Over the years a number of potential whistle‐blowers have asked me for advice. I have seen how they were mistreated and how some resorted to libel actions to clear their names and obtain some financial compensation. However, it is clear to me that the process is often detrimental to the public interest. Because of confidentiality agreements endorsed by the High Court, I cannot name those involved for fear of being in contempt of court. However, I know that some things concealed by the agreements include criminal and unethical acts by doctors, including an assault on a patient, falsification of medical records and fraudulent publication. I have seen documents that clearly show these occurred. In the case of fraudulent publication the editors of the journal have also seen the documents, but the order of the High Court means that this cannot be made public.

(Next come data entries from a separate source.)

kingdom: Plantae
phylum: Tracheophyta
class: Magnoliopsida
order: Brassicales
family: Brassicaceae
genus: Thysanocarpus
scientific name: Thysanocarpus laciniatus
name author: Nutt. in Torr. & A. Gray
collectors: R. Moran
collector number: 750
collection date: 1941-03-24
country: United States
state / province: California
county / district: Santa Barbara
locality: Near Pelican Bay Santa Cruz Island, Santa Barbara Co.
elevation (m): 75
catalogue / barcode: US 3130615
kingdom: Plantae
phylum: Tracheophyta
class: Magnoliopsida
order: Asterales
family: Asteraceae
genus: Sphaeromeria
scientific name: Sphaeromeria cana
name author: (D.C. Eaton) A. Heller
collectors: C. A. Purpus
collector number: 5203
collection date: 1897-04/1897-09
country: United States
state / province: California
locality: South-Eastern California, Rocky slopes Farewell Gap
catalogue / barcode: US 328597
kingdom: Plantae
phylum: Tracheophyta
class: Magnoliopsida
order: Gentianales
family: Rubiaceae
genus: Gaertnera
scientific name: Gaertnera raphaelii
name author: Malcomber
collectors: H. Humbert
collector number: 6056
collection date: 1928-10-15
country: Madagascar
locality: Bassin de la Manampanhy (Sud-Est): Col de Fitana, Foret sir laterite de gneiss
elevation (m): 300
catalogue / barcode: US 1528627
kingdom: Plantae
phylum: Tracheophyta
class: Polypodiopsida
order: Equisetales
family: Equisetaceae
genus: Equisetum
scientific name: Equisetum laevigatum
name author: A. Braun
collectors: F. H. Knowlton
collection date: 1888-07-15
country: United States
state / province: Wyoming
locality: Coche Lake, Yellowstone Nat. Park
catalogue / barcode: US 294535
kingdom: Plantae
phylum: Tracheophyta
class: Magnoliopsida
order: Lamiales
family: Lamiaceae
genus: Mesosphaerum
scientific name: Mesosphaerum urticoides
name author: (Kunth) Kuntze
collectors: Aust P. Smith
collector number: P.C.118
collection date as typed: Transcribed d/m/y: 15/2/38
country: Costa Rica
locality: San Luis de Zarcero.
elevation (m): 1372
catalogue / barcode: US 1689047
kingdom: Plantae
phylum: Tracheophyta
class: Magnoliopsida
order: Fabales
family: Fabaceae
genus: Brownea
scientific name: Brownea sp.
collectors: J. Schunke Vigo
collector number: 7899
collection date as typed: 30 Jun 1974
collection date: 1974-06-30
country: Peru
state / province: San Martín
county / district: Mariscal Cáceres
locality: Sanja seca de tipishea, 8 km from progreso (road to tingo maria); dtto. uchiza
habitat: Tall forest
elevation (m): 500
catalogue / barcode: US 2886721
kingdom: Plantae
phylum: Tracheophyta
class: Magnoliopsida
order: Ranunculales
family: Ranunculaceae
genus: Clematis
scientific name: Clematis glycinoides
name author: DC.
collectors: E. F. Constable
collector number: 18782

The confidentiality agreements sanctioned by the High Court also allowed concealment of the methods used by organizations in cover‐up of misconduct, which in some cases includes the cost of inappropriate litigation. For example, one health authority (that I am forbidden to name) spent £2.5 million on legal fees alone in attempts to silence a whistle‐blower and that cost does not include the money paid to the whistle‐blower in the settlement or the cost of time spent over a number of years by the officials of the health authority in dealing with the matter. What concerns me most is that the settlement between health authority and whistle‐blower, which was sanctioned by the High Court, amounted to an agreement to keep secret illegal activity by a senior doctor. To the best of my knowledge, because of my involvement in helping the whistle‐blower, I am obliged by the agreement and order of the High Court to also keep the identity of those involved secret or face a charge of contempt of court.
It is clear to me that the English libel laws can be and are used to conceal serious misconduct in medicine and research.